What to do
- A) In the Côt wine excerpt, what is Côt essentially another name for?
- B) Say whether each statement agrees with the Côt wine excerpt, and support each yes or no with the deciding words quoted from it. (i) In Bordeaux, Malbec is a minor variety used mostly for blending. (ii) Côt has the black pepper aromatics found in Chinon and Bourgueil. (iii) Grolleau is described as a heavyweight wine.
- C) Carry on the Côt wine excerpt from its final sentence.

Excerpt
########################################

Gallo’s 2006 Merlot is one of them. Thierry Puzelat’s 2009 La Guerrerie is another.


Clos du Tue-Boeuf (Touraine AOC, Loire) La Guerrerie 2009 66% Côt, 33% Gamay (12.5%

If you are in any way familiar with the natural wine scene, Thierry Puzelat should need no introduction.

However, you may be unfamiliar with the grape variety Côt; it is essentially another name for Malbec. In France, Malbec is most notably found in the Cahors region in the south-west, where it can go by the name “Auxerrois,” and in Bordeaux where it is minor variety, predominantly used for blending. It has also made a name for itself in Argentina where it seems perfectly at home at high-altitudes of Mendoza. 

Anyway, to get back to the point of this post, we need to look more closely at the Loire Valley.

Whilst Côt has a couple of more famous neighbours, it has its own, distinctly original form of expression.

Unlike Cabernet Franc, it does not have the black pepper, green capiscum and cassis aromatics that you find in Chinon and Bourgueil.

Unlike Grolleau, it’s a heavyweight wine, which is sturdy and sure of itself.

########################################

Records
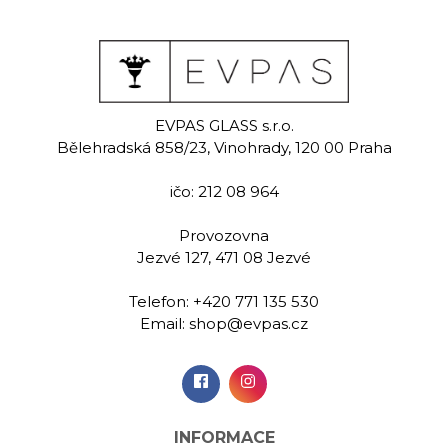
nder
Tender
Ten
ack
bl
EVPAS GLASS s.r.o.
Ručně malovaná
Bělehradská 858/23, Vinohrady, 120 00 Praha
sklenice na červené
malovaná
Ručně m
víno 350 ml
 na červené
sklenice n
ičo: 212 08 964
 350 ml
víno 3
Provozovna
00 Kč
589,00 Kč
589,
Jezvé 127, 471 08 Jezvé
Telefon:
+420 771 135 530
idat do
Přidat do
Při
Email:
shop@evpas.cz
šíku
košíku
koš
INFORMACE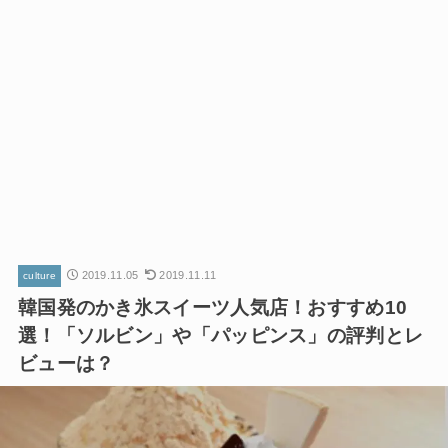
2019.11.05
2019.11.11
culture
韓国発のかき氷スイーツ人気店！おすすめ10
選！「ソルビン」や「パッピンス」の評判とレ
ビューは？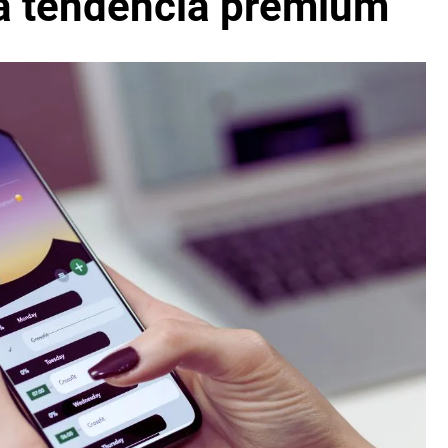
la tendencia premium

########################################

Results in order
- A) Malbec.

- B)
(i) Yes: "in Bordeaux where it is minor variety, predominantly used for blending."
(ii) No: "Unlike Cabernet Franc, it does not have the black pepper, green capiscum and cassis aromatics that you find in Chinon and Bourgueil."
(iii) No: "Unlike Grolleau, it’s a heavyweight wine, which is sturdy and sure of itself."

- C)
It’s obviously not Pinot Noir (that you find in Sancerre and a little further in Burgundy.)

It is instead spicy and warming. It has a heavily tinted, deep, mulberry colour and a very pleasing aromatic profile. 

Upon first opening, the initial impression is the unmistakable sign of its vinification in wooden barrels. However, for a 2009, it still smells remarkably youthful. There is no sign of oxidation.

Now almost 8 years old, this wine is at its peak. It harmoniously blends fruit (ripe red fruit – think raspberries, sloe berries and redcurrant jelly) with spice (hearty, cajun spice. Incidentally, it made a wonderful accompaniment to our BBQ-ed jerk chicken.) There’s still enough acidity to keep it lively and enough mellow tannins to be pleasing on the palate. A great find!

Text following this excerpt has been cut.